Have you considered using FoundationDB as a storage layer to match that feature?

Disclaimer: I have no idea how to build a distributed search engine.

karterk · on May 3, 2018

I might not be 100% correct on this, but it seems like even Algolia keeps all records in a single host and uses the other 2 hosts for only high availability.

Having said that, exploring a FoundationDB integration is definitely an interesting idea. However, quite a lot of use cases can be served perfectly well with a simple master+slave set-up, so my primary focus is on that until there is enough demand for horizontal scalability. For e.g. Typesense is not a great fit for things like log data that typically need large amounts of storage.

nl · on May 3, 2018

I noticed that Google (who know a bit about search I think) link to Algolia as the recommended way to do search if you are using Cloud Firestore.

That seems a good recommendation.

exclusiv · on May 3, 2018

Yeah it's solid and easy to setup by using cloud functions on firestore events.

Querying on Firestore is really limited though and quite surprising really. They even have geopoint data types but you can't query on them.

I'm sure they'll add a lot more soon but Algolia has been great for filling in those gaps and adding robust search.

tootie · on May 3, 2018

Straying OT, but I find Google Cloud's array of database options to be hopelessly confusing. Particularly with the Fire* offerings that are all really cool, but seemingly limited to mobile use cases.

donmatito · on May 3, 2018

Every time I need to use Algolia in a project, there is this sense of "wow". It's such a magical feeling. Every single time.

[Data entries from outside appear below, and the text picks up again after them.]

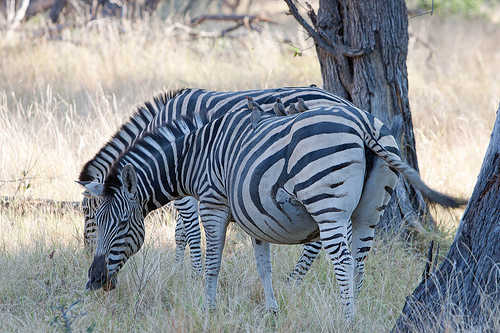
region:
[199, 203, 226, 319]
the leg of a zebra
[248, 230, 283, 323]
the leg of a zebra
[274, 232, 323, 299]
the leg of a zebra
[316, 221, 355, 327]
the leg of a zebra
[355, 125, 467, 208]
the tail of a zebra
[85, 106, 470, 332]
a zebra eating grass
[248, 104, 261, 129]
a bird resting on a zebra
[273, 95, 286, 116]
a bird resting on a zebra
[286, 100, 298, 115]
a bird resting on a zebra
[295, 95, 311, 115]
a bird resting on a zebra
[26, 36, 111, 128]
brown grass covering the ground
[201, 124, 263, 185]
stripes on the side of the zebra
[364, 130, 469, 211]
tail swishing on the zebra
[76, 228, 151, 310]
zebra eating the grass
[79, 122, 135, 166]
short striped mane on the zebra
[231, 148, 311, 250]
zebra appears to be pregnant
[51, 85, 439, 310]
zebras grazing in the shade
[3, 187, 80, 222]
tree laying in the grass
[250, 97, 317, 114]
birds on the zebras back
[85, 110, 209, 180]
The mane of the zebras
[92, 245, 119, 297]
The zebras open mouth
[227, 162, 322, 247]
The pregnant belly of the zebra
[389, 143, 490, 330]
The trunk of the tree in front of the zebra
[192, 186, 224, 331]
The zebras front leg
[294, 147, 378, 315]
The zebras back legs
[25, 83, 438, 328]
Two zebras standing one of them is pregnant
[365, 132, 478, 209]
the tail of a zebra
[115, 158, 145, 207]
the ear of a zebra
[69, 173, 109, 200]
the ear of a zebra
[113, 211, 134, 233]
the eye of a zebra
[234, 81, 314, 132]
birds on the back of a zebra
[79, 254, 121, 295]
the nose of a zebra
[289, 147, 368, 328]
the hind leg of a zebra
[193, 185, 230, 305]
the front leg of a zebra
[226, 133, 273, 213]
the stripes on a zebra's coat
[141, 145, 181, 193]
the stripes on a zebra's coat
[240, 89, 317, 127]
birds perched on zebra's back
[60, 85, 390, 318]
zebras grazing on yellow grass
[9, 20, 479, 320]
field of yellow grass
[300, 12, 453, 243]
rough bark of tree trunk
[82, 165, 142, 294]
zebra has mouth open eating grass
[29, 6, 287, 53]
fallen branches in the grass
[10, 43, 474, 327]
the grass is tall and dry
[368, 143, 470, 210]
zebra's tail is swinging to the right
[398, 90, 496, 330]
edge of a gray tree trunk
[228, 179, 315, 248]
belly of a zebra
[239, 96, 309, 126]
Birds on a zebra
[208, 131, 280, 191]
Stripes on a zebra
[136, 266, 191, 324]
Grass in a field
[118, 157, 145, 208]
Ear on a zebra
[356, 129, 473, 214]
Tail on a zebra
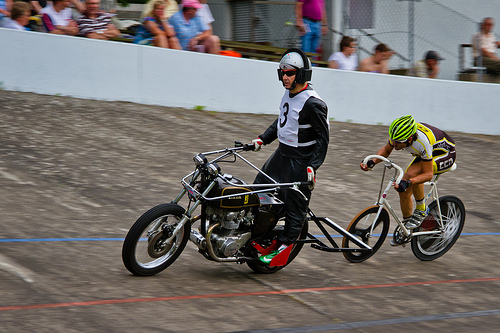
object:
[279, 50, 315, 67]
helmet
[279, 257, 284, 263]
stirrup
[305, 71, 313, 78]
headphones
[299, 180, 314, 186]
handlebar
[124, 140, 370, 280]
motorbike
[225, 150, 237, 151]
handlebar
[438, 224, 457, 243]
spokes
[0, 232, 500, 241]
line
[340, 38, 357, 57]
person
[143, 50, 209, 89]
stand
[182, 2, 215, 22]
person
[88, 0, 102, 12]
person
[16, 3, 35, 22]
person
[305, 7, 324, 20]
person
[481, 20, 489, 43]
person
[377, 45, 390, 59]
person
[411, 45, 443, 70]
person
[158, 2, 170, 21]
person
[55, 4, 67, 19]
person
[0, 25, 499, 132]
barrier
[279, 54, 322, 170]
rider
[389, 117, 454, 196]
rider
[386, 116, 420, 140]
helmet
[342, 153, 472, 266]
bike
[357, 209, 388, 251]
tire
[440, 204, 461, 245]
tire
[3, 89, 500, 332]
ground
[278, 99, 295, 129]
bib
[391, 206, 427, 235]
shoes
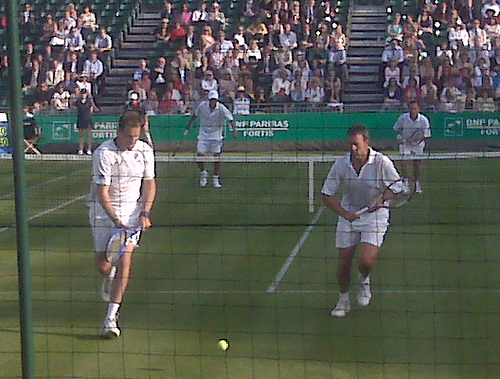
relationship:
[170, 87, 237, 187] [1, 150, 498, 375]
player on court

curiousgal · on May 3, 2018

Well honestly, when searching through HN posts, their fuzzy search deature can be annoying.

DanBC · on May 3, 2018

It can be turned off.

amelius · on May 3, 2018

Offtopic: isn't it about time that Linux distros get a serious "built-in" search engine?

I mean, there's the "locate" command, but many people disable it because it's a performance hog. Shouldn't "search" be an integral part of OS and/or filesystem architecture?

e12e · on May 6, 2018

I actually use mlocate a bit, one benefit is that it's a simple system, easy to understand. And it's seen some use, so it tries to keep permissions consistent between the index/search and the filesystem.

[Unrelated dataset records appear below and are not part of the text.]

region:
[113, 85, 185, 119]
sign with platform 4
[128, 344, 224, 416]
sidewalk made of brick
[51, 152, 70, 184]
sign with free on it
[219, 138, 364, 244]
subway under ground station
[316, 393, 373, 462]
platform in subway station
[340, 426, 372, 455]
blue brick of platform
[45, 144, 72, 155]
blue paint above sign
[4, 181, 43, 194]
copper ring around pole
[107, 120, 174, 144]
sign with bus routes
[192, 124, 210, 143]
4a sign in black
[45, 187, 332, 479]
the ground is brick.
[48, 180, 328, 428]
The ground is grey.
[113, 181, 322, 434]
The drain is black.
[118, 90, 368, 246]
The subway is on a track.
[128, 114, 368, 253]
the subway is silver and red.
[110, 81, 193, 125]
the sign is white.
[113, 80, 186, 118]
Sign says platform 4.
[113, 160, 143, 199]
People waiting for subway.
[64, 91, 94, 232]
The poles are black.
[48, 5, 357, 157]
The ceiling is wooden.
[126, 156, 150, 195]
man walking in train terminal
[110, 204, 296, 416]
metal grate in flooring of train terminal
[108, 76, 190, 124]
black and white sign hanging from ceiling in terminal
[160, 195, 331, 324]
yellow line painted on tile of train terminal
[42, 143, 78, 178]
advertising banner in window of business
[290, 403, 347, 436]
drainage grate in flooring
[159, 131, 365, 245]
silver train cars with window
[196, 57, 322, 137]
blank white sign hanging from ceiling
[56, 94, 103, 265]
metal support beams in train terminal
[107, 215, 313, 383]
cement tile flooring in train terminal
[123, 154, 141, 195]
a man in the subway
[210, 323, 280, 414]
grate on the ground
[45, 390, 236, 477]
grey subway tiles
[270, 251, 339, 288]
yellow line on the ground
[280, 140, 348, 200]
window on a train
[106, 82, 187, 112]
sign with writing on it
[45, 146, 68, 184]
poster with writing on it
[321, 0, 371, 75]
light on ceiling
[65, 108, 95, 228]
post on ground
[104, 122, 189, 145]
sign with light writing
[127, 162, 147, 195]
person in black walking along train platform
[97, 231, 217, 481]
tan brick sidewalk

There's also been a few attempts at integrating search with the various desktop projects, generally backed by xapian or some other full-term search library. I'm not sure what are currently the best/best maintained options.

I seem to recall gnome "tracker" had the most traction last I checked, not sure if eg the kde project has something similar. Looks like canonical booted tracker from the default install in 18.04 lts:

https://community.ubuntu.com/t/install-tracker-by-default-in...

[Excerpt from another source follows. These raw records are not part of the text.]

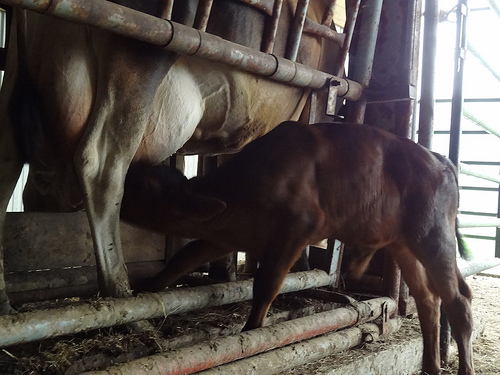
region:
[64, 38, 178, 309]
hind leg of a cow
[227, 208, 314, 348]
front leg of a cow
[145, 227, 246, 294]
front leg of a calf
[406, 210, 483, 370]
hind leg of a calf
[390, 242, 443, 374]
hind leg of a calf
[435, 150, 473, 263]
tail of a calf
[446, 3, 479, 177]
brown metal pole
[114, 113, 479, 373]
a brown colored calf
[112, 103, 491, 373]
a brown calf drinking milk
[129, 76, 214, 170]
udder on a cow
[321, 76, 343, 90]
A nut and bolt.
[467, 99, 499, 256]
A fence out side.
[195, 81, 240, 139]
Veins on the cow.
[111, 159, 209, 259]
The calf drinking milk.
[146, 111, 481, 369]
A small brown calf.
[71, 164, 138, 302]
The leg is filthy.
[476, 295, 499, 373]
Hay on the ground.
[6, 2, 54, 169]
Tail of the cow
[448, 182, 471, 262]
tal of the calf.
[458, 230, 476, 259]
the tail is green.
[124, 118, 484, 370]
calf drinking mothers milk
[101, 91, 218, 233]
cow is full of milk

Microsoft had its aborted attempt at a new fs built on top of sql server, for "proper" search at the fs level. I'm not aware of any real file systems that do full search out of the box. And I guess it's not clear that it'd be any better than initial indexing+index refresh on change/on a schedule.

emilsedgh · on May 6, 2018

KDE has Baloo [0]

[0] https://community.kde.org/Baloo

serguzest · on May 3, 2018

I've always thought they were using elasticsearch!

dvirsky · on May 3, 2018

The speed was a telltale that it's not the case ;)

amelius · on May 3, 2018

Does anybody know where statistics/benchmarks are posted for elasticsearch? This would be useful for performance comparisons with other products, and to see if anything is wrong with the configuration in case of slow queries.

ddorian43 · on May 4, 2018

https://benchmarks.elastic.co/index.html

https://github.com/elastic/rally

RyanShook · on May 3, 2018

Can the concept of distributed consensus be seen as an alternative to block chain? https://raft.github.io

zapita · on May 3, 2018

No, blockchains are built on top of distributed consensus. You can have distributed consensus without a blockchain, but not the other way around.